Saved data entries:
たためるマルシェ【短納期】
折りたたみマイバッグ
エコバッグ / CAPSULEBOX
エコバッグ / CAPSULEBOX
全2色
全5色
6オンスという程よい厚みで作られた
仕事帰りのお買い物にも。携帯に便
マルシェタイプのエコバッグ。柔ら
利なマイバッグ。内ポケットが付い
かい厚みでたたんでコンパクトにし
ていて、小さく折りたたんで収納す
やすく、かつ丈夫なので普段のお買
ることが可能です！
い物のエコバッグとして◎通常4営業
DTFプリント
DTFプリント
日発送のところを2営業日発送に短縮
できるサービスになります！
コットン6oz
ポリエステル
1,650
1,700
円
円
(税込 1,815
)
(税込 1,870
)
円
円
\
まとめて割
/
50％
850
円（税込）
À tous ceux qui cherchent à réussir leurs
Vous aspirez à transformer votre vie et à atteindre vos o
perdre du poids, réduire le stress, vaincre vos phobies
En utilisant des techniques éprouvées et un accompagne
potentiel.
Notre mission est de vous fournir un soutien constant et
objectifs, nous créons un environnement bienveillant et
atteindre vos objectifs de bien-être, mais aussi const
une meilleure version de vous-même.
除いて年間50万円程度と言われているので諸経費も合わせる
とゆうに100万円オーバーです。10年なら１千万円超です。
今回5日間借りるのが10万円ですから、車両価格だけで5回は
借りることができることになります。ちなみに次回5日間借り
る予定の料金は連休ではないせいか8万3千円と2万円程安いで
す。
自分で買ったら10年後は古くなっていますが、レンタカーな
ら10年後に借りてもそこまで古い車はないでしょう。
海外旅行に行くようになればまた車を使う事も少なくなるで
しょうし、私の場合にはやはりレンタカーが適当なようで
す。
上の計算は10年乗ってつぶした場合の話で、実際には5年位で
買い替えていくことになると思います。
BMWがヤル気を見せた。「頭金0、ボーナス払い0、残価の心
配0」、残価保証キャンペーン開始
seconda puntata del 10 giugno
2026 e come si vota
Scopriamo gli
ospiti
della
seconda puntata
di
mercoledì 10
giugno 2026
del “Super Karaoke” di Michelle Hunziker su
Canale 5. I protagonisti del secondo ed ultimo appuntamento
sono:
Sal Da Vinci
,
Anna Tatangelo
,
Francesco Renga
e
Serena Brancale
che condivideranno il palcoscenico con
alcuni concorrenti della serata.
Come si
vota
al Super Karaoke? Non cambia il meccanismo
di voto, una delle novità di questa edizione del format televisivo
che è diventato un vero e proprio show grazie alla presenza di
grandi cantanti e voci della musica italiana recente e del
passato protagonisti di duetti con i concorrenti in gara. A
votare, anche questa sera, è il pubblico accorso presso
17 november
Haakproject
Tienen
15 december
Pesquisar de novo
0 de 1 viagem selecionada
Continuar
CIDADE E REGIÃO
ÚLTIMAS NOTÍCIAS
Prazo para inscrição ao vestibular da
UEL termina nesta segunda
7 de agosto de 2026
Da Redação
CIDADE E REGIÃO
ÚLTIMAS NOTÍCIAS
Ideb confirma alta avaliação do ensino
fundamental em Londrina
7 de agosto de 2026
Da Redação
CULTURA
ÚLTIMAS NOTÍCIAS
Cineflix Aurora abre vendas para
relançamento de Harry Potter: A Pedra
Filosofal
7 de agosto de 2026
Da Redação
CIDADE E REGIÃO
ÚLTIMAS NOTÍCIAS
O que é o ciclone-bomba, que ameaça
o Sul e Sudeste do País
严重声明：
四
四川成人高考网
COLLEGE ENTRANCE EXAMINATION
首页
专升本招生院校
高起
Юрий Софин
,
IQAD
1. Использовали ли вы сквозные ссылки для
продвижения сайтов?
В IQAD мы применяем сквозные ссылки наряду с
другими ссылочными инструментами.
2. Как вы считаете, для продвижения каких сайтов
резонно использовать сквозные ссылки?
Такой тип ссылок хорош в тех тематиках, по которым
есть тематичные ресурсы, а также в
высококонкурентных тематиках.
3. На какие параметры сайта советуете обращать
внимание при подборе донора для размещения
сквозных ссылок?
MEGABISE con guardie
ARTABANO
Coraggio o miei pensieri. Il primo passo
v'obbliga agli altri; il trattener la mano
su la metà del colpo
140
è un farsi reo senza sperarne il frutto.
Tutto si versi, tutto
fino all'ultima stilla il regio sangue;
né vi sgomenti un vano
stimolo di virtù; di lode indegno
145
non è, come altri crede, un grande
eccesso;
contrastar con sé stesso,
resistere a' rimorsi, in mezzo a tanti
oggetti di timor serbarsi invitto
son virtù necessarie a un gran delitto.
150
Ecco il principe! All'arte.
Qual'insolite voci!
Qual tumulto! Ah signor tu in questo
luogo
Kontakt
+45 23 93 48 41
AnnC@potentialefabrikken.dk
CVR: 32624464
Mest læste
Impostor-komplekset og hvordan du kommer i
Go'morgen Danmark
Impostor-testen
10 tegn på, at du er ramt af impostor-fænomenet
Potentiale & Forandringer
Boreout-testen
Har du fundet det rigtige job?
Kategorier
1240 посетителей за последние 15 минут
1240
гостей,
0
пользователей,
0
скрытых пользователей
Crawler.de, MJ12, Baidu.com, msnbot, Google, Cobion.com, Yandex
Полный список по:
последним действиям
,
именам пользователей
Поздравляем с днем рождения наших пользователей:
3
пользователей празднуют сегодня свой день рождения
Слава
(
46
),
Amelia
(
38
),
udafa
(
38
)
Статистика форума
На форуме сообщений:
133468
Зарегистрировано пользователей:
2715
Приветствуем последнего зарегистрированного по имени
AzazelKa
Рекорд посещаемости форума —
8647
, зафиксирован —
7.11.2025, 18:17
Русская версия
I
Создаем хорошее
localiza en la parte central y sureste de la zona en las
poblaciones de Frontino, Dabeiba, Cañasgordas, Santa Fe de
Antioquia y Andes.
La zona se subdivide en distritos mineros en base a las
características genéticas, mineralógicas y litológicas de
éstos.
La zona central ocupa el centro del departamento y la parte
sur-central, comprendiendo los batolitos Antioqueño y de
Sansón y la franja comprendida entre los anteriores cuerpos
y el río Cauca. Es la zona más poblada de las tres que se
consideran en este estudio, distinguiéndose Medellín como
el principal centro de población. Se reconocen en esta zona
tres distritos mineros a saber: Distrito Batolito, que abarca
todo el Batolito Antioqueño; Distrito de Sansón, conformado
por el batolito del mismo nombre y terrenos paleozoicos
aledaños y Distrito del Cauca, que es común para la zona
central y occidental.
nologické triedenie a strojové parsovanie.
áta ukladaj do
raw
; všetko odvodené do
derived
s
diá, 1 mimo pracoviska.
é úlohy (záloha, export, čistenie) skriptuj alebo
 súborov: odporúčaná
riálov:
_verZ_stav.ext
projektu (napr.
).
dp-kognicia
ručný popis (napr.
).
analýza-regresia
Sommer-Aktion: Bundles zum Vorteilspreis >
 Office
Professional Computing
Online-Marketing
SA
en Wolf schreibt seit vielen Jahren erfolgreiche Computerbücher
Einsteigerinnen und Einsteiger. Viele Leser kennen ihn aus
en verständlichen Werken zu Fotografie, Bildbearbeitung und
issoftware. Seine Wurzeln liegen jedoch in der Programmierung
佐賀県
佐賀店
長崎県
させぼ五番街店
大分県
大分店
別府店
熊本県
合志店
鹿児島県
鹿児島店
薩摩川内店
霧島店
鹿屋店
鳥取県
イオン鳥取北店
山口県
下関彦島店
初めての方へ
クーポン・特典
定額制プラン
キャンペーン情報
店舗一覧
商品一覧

WHAT THE EXERCISE ASKS: Above are the records. Print exactly, and only, the lines from the line with "áta ukladaj do" to the line with "en verständlichen Werken", both inclusive.

OUTPUT OF THE TASK:
áta ukladaj do
raw
; všetko odvodené do
derived
s
diá, 1 mimo pracoviska.
é úlohy (záloha, export, čistenie) skriptuj alebo
 súborov: odporúčaná
riálov:
_verZ_stav.ext
projektu (napr.
).
dp-kognicia
ručný popis (napr.
).
analýza-regresia
Sommer-Aktion: Bundles zum Vorteilspreis >
 Office
Professional Computing
Online-Marketing
SA
en Wolf schreibt seit vielen Jahren erfolgreiche Computerbücher
Einsteigerinnen und Einsteiger. Viele Leser kennen ihn aus
en verständlichen Werken zu Fotografie, Bildbearbeitung und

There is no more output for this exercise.